The CHD case study illustrates that expert-guided induction is an iterative process in which the expert can change the requested generality of the induced subgroups and the subset of attributes (features) that are made available for rule construction. In this way it is possible to induce different patterns (subgroups) from the same data set. The selection of one or more subgroups representing the final solution is left to the expert; the decision depends both on rule prediction properties (like the number of true positives and the tolerated number of false positives), as well as subjective properties like the understandability, unexpectedness and actionability of induced subgroup descriptions (Silberschatz & Tuzhilin, 1995), which depend on the features used in the conditions of induced rules. In the application described in this paper, the main subjective acceptability criteria were understandability, simplicity and actionability.
Partitioning the CHD risk group problem into three data stages A-C was completely based on the expert's understanding of the typical diagnostic process. From the machine learning point of view this affects the selection of subsets of attributes that are used in different experiments.

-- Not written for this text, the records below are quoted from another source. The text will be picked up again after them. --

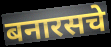
बनारसचे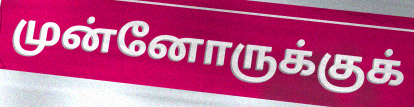
முன்னோருக்குக்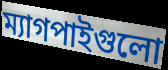
ম্যাগপাইগুলো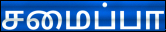
சமைப்பா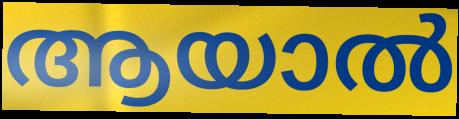
ആയാൽ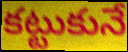
కట్టుకునే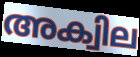
അക്വില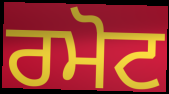
ਰਮੋਟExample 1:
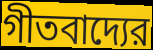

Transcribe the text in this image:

গীতবাদ্যের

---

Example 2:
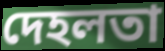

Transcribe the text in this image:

দেহলতা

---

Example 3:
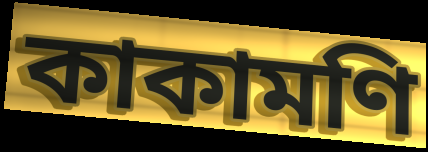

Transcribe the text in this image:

কাকামণি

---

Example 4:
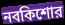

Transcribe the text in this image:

Moreover, at data stage A the partitioning of the example set has been used as well. At this data stage there are only a few attributes that could have been used for rule induction. The expert's understanding of the domain suggested that the CHD population be partitioned into two subpopulations based on the sex of patients, making it significantly easer to induce interesting subgroups. This partitioning resulted in patterns A1 and A2.
Alternatively, partitioning can be performed also in the phase of performing statistical characterization of discovered subgroups, by further splitting the detected subgroups in several parts (e.g., differentiating between male and female patients that are true positive cases for the subgroup) and then comparing attribute value distributions for these parts. Any significant difference in this distribution may be potentially interesting as part of the subgroup description. As a basis for subgroup partitioning one may use either some detected supporting risk factor or any other attribute or attribute combination which is potentially interesting based on the existing expert knowledge.

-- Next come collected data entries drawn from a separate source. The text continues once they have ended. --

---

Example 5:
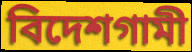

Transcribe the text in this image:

বিদেশগামী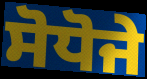
ਸੋਧੋਜੇ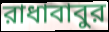
রাধাবাবুর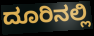
ದೂರಿನಲ್ಲಿ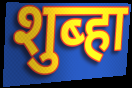
शुब्हा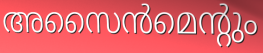
അസൈൻമെന്റും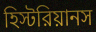
হিস্টরিয়ানস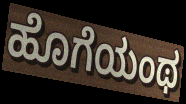
ಹೊಗೆಯಂಥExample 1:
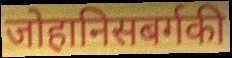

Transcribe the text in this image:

जोहानिसबर्गकी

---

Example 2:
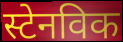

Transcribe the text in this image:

There has been some effort devoted also to automating the process of partitioning example sets by a method of unsupervised learning, but its presentation is out of the main scope of this work (Smuc, Gamberger, & Krstacic, 2001).

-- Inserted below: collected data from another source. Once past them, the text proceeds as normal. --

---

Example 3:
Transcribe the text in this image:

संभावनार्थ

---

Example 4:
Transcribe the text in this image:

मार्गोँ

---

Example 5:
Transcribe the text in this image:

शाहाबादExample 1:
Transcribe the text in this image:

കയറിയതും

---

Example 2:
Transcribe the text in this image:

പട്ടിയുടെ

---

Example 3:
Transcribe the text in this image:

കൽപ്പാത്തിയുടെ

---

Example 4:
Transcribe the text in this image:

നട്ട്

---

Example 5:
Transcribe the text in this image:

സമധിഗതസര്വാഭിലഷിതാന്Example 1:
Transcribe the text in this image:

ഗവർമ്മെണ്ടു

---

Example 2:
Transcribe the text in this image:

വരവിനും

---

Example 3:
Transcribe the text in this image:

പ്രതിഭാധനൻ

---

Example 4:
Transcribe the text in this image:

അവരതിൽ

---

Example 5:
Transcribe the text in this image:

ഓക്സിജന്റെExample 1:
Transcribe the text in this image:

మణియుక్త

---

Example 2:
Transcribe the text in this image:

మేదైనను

From the methodological point of view it is interesting to notice that the expert appreciated the induced subgroups covering many target class cases (with true positive rate of at least 20%) and with false positive rate as low as possible, with the intention to keep it below 10%. But in selecting a rule, its prediction quality has not been the most important factor. The necessary condition for selecting a rule was that the expert was able to recognize connections among features building the rule that are medically reasonable. In this sense, short rules are significantly more intuitive; it can be noticed from Table 1 that all rules selected by the expert have at most three features defining the principal risk factors. The fact that the expert did not select subgroups with an optimal TP/FP ratio is illustrated by Figures 16-18 in Section 4.2, which show the positions of the patterns A1-C1 in the TP/FP space and the TP/FP convex hulls induced for data stages A-C, connecting points with the optimal coverage properties. It can be noticed that none of the expert selected patterns is lying on the TP/FP convex hull but the selected patterns are close to the convex hull.